How does root oriented preferential flow impact rain garden hydrology?

With increasing pressures from climate change and urban expansion, the development of resilient “sponge cities” is essential to mitigate flooding and reduce pollution. Rain gardens represent a key green infrastructure intervention and have the potential to be implemented far more widely in new developments or retrofitted into existing ones. Rain gardens are particularly appealing to urban planners because they can deliver multiple co-benefits by enhancing biodiversity and amenity while achieving water management objectives. However, gaps in the understanding of rain garden hydrology remain a barrier to widespread adoption. In contrast to grey infrastructure, which is supported by extensive empirical research, confidence in the hydraulic performance of vegetated systems remains limited. To embed rain gardens more effectively in urban design, their hydrological functioning must be quantified more accurately and design parameters refined. 

A major source of uncertainty lies in the behaviour of rooted soils. Recent studies highlight that root-oriented preferential flow can substantially increase soil hydraulic conductivity, reduce surface runoff and prevent sediment from clogging drainage structures. Plant roots may also improve soil water retention, enhance rainfall interception, attenuate peak flow and support pollutant removal. Yet despite this growing awareness, these mechanisms remain poorly quantified and are rarely represented in models of green infrastructure.

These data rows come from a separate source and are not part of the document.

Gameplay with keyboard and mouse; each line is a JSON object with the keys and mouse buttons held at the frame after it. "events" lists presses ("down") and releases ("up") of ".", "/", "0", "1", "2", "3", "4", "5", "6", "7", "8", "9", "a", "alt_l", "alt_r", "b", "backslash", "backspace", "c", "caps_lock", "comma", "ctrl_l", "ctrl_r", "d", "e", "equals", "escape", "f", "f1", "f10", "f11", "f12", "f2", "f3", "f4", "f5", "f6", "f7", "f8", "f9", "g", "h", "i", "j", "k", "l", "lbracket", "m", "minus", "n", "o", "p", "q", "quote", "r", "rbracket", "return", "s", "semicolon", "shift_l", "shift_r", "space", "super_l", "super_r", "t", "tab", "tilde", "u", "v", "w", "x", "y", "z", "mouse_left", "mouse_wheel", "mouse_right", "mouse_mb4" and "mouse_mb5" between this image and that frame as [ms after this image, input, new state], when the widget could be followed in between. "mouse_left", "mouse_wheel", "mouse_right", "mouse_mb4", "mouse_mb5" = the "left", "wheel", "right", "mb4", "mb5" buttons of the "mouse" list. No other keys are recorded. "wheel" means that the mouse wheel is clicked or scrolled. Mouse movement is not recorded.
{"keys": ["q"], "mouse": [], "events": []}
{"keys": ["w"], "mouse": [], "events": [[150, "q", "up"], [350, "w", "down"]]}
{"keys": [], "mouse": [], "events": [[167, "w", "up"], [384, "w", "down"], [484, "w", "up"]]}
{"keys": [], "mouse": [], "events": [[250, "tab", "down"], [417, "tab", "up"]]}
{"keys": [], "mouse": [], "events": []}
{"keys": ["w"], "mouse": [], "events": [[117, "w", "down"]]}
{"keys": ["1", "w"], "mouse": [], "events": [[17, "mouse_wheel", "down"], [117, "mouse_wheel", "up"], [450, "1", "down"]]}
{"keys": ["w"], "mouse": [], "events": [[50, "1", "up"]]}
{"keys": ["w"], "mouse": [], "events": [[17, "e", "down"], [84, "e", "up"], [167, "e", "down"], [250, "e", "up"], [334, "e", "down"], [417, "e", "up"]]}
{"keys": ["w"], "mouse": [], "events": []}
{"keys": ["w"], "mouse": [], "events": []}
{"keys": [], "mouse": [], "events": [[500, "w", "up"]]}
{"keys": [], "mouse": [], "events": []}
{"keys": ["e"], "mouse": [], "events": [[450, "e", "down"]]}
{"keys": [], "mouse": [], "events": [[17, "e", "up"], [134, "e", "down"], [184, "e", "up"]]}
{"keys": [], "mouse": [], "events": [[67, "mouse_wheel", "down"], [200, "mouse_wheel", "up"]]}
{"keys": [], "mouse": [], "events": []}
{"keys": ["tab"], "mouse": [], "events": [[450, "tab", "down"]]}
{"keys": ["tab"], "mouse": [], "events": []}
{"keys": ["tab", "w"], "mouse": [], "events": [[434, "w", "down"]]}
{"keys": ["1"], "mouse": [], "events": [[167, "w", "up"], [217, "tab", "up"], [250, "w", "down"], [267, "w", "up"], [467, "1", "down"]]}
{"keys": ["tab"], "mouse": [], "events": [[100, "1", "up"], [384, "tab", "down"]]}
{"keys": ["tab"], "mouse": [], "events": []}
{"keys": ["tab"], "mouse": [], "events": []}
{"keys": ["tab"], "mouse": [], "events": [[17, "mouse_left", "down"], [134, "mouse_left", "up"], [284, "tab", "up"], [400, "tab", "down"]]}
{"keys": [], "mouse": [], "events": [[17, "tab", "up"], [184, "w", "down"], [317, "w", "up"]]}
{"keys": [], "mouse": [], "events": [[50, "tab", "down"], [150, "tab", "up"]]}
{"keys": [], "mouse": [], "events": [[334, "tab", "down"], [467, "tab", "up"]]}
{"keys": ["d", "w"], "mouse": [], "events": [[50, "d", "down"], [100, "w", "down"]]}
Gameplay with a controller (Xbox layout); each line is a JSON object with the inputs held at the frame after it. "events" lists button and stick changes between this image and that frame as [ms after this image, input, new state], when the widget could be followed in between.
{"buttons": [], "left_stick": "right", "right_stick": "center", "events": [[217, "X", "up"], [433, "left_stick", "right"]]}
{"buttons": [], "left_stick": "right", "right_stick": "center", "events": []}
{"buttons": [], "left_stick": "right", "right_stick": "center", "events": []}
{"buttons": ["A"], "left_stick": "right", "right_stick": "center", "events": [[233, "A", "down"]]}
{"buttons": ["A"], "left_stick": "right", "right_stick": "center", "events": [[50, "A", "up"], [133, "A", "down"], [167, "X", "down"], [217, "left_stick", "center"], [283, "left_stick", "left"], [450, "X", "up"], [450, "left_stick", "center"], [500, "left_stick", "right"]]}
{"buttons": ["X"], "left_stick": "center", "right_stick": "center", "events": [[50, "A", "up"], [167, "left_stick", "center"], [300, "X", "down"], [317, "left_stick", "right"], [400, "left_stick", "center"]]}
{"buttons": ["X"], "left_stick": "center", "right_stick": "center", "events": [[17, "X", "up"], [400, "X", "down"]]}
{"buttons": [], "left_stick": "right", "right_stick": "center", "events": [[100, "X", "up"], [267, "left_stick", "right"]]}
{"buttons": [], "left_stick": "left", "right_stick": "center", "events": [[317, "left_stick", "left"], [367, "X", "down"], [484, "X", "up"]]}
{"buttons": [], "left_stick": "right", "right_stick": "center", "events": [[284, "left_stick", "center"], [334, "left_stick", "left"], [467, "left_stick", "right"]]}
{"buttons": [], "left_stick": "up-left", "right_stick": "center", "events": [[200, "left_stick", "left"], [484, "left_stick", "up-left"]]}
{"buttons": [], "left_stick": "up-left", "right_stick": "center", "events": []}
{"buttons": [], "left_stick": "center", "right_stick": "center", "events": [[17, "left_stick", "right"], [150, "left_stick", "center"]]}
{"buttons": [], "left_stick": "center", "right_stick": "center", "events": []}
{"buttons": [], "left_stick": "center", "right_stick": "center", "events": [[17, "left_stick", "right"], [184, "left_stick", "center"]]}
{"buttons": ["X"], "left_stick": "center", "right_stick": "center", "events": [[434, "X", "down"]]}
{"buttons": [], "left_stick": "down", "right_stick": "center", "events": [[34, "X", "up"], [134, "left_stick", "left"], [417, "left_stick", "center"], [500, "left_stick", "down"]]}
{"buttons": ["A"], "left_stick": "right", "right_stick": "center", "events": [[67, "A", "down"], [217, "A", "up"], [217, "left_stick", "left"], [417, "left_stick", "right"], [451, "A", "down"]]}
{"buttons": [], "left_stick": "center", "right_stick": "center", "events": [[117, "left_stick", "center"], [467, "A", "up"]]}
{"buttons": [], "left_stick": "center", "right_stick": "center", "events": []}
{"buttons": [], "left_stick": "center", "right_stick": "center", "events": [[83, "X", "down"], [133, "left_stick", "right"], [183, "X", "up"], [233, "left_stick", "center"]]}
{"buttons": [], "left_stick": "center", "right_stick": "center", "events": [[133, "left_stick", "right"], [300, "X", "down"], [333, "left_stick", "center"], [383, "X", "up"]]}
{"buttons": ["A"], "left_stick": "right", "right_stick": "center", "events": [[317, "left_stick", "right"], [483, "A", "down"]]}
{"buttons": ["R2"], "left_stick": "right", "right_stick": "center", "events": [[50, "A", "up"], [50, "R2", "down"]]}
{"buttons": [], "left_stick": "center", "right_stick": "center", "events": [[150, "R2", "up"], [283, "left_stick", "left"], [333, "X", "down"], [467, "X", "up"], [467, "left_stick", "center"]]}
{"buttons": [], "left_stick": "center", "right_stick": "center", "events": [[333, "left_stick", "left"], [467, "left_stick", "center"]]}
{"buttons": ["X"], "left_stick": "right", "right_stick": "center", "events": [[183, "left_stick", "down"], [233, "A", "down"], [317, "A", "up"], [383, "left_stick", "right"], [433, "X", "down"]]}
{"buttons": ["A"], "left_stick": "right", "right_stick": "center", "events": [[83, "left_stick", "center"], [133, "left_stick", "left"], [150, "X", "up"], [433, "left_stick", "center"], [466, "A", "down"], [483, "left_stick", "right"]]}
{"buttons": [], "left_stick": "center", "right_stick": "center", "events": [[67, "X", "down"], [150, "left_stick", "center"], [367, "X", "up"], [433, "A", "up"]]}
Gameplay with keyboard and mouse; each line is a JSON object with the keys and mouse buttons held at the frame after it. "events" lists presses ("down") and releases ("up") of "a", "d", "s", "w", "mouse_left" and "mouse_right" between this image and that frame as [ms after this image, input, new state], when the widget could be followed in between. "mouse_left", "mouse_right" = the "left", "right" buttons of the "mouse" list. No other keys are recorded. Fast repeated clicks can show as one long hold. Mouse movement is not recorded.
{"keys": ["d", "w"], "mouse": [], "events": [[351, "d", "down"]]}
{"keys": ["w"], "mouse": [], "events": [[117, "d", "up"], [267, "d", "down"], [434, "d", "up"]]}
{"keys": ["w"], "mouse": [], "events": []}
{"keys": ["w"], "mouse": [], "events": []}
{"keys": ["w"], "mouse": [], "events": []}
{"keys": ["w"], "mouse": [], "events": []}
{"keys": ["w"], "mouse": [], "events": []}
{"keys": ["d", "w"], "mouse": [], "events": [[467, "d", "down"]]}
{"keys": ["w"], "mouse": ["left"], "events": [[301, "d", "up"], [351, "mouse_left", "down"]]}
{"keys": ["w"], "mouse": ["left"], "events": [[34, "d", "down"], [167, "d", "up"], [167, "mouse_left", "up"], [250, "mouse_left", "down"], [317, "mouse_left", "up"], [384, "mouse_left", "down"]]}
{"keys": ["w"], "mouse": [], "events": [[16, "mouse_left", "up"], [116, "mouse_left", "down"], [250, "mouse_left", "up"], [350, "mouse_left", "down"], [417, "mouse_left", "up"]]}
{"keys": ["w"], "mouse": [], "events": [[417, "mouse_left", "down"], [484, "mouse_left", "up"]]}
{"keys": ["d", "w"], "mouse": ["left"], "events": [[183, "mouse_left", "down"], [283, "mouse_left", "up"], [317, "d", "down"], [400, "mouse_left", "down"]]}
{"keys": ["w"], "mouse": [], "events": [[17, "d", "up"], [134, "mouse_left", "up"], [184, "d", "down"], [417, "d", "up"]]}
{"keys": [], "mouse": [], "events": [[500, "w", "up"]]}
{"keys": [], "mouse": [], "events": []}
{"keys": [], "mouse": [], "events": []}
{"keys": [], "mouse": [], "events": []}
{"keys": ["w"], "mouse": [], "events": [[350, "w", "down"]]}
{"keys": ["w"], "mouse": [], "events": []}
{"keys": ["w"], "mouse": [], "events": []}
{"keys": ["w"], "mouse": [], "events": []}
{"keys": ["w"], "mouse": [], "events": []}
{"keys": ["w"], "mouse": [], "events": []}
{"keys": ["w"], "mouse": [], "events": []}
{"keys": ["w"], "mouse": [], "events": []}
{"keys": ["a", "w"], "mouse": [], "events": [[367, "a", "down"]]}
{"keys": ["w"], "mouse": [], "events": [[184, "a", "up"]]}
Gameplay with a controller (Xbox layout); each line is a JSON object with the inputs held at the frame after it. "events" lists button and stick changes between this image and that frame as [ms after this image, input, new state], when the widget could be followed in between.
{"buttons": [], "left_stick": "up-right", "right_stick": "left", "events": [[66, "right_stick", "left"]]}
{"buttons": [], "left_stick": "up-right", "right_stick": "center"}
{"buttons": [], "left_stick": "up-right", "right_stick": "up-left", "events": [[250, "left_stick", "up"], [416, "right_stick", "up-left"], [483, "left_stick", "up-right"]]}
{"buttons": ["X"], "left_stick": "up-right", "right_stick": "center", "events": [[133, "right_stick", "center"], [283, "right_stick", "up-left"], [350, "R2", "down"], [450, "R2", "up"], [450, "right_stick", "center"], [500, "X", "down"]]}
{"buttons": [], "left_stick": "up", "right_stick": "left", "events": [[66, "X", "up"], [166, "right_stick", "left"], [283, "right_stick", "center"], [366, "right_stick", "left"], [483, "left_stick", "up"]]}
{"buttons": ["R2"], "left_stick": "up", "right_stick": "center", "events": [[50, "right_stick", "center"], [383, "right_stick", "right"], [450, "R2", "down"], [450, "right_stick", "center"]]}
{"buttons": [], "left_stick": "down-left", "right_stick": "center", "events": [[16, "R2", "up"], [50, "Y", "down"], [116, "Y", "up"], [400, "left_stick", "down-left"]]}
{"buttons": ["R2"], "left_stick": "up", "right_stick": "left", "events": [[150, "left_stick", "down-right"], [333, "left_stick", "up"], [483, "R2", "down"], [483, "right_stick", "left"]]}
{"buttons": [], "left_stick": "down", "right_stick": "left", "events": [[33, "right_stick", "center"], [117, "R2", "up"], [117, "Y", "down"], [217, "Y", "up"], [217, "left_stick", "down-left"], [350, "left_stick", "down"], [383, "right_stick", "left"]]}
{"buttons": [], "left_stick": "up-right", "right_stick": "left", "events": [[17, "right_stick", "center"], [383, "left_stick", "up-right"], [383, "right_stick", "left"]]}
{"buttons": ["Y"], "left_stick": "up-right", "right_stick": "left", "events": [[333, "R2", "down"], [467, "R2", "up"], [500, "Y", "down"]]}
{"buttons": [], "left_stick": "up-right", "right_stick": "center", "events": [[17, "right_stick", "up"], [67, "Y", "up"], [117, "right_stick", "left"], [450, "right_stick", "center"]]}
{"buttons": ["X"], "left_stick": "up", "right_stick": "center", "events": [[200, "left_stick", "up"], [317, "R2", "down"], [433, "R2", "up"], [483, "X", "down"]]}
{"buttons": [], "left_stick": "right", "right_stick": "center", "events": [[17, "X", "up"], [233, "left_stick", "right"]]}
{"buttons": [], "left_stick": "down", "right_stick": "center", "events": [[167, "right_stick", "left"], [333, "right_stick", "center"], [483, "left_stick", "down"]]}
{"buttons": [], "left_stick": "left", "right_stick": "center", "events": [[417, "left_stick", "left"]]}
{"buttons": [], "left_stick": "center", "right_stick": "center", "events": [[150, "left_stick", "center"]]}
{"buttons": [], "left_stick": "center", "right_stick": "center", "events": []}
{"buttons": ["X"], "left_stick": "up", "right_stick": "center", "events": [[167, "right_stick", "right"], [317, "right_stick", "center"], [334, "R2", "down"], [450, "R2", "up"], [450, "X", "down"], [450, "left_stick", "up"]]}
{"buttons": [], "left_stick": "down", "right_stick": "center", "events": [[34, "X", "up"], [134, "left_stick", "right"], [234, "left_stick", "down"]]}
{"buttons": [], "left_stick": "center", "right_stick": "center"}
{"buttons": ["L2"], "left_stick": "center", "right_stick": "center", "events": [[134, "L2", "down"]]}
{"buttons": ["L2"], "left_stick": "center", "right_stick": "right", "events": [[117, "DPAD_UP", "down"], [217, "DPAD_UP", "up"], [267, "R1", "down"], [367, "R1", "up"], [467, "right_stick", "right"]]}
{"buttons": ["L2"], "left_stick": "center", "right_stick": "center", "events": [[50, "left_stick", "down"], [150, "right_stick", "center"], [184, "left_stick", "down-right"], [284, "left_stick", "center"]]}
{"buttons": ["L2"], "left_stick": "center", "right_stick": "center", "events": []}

As a result, current engineering design typically relies only on physical soil parameters, without accounting for dynamic plant–soil interactions. 

This study investigates the influence of root-oriented preferential flow on rain garden hydrology through a mixed-methods approach combining laboratory experimentation, field observation and mathematical modelling. The first phase involves single-plant mesocosms in a three-year longitudinal laboratory study of rooted soil hydrology, complemented by regular MRI imaging to capture root architecture development. This study presents initial findings from this longitudinal experiment, demonstrating how high-resolution MRI scanning can be integrated with continuous hydrological monitoring to reveal emerging flow pathways in rooted soils. These data will inform a mechanistic model that quantifies the effects of preferential flow across different root types and depths, providing new parameterisations for use in rain garden performance models.